DATASET ENTRIES:
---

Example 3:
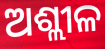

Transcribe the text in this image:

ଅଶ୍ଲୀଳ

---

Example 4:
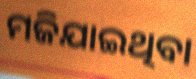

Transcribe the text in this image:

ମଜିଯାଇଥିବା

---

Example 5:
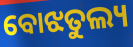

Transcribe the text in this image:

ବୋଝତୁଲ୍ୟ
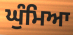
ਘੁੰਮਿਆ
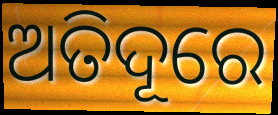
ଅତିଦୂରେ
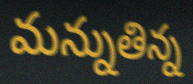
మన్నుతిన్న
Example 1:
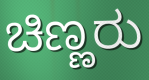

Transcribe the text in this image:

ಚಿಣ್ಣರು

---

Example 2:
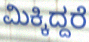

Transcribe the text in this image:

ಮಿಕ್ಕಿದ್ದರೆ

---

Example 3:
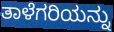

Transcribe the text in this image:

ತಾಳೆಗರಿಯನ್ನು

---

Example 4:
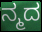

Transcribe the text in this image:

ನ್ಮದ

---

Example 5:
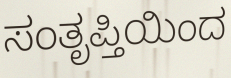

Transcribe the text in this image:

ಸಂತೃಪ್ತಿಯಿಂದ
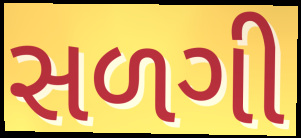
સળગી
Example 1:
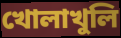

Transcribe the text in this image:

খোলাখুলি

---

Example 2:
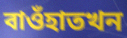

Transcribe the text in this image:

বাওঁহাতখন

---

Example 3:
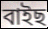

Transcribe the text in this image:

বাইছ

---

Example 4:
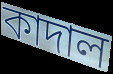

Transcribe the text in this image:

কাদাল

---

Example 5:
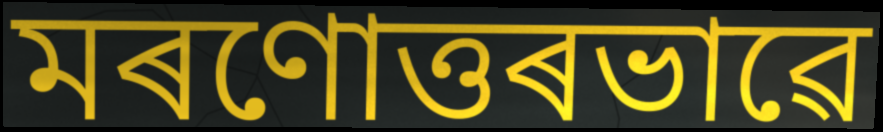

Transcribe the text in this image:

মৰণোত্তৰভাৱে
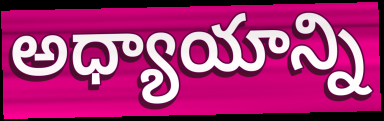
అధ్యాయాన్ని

WORK TO BE COMPLETED:
The expected result is the data above in exact form, free of pictures.

OUTPUT OF THE EXERCISE:
---

Example 3:

Transcribe the text in this image:

ଅଶ୍ଲୀଳ

---

Example 4:

Transcribe the text in this image:

ମଜିଯାଇଥିବା

---

Example 5:

Transcribe the text in this image:

ବୋଝତୁଲ୍ୟ
ਘੁੰਮਿਆ
ଅତିଦୂରେ
మన్నుతిన్న
Example 1:

Transcribe the text in this image:

ಚಿಣ್ಣರು

---

Example 2:

Transcribe the text in this image:

ಮಿಕ್ಕಿದ್ದರೆ

---

Example 3:

Transcribe the text in this image:

ತಾಳೆಗರಿಯನ್ನು

---

Example 4:

Transcribe the text in this image:

ನ್ಮದ

---

Example 5:

Transcribe the text in this image:

ಸಂತೃಪ್ತಿಯಿಂದ
સળગી
Example 1:

Transcribe the text in this image:

খোলাখুলি

---

Example 2:

Transcribe the text in this image:

বাওঁহাতখন

---

Example 3:

Transcribe the text in this image:

বাইছ

---

Example 4:

Transcribe the text in this image:

কাদাল

---

Example 5:

Transcribe the text in this image:

মৰণোত্তৰভাৱে
అధ్యాయాన్ని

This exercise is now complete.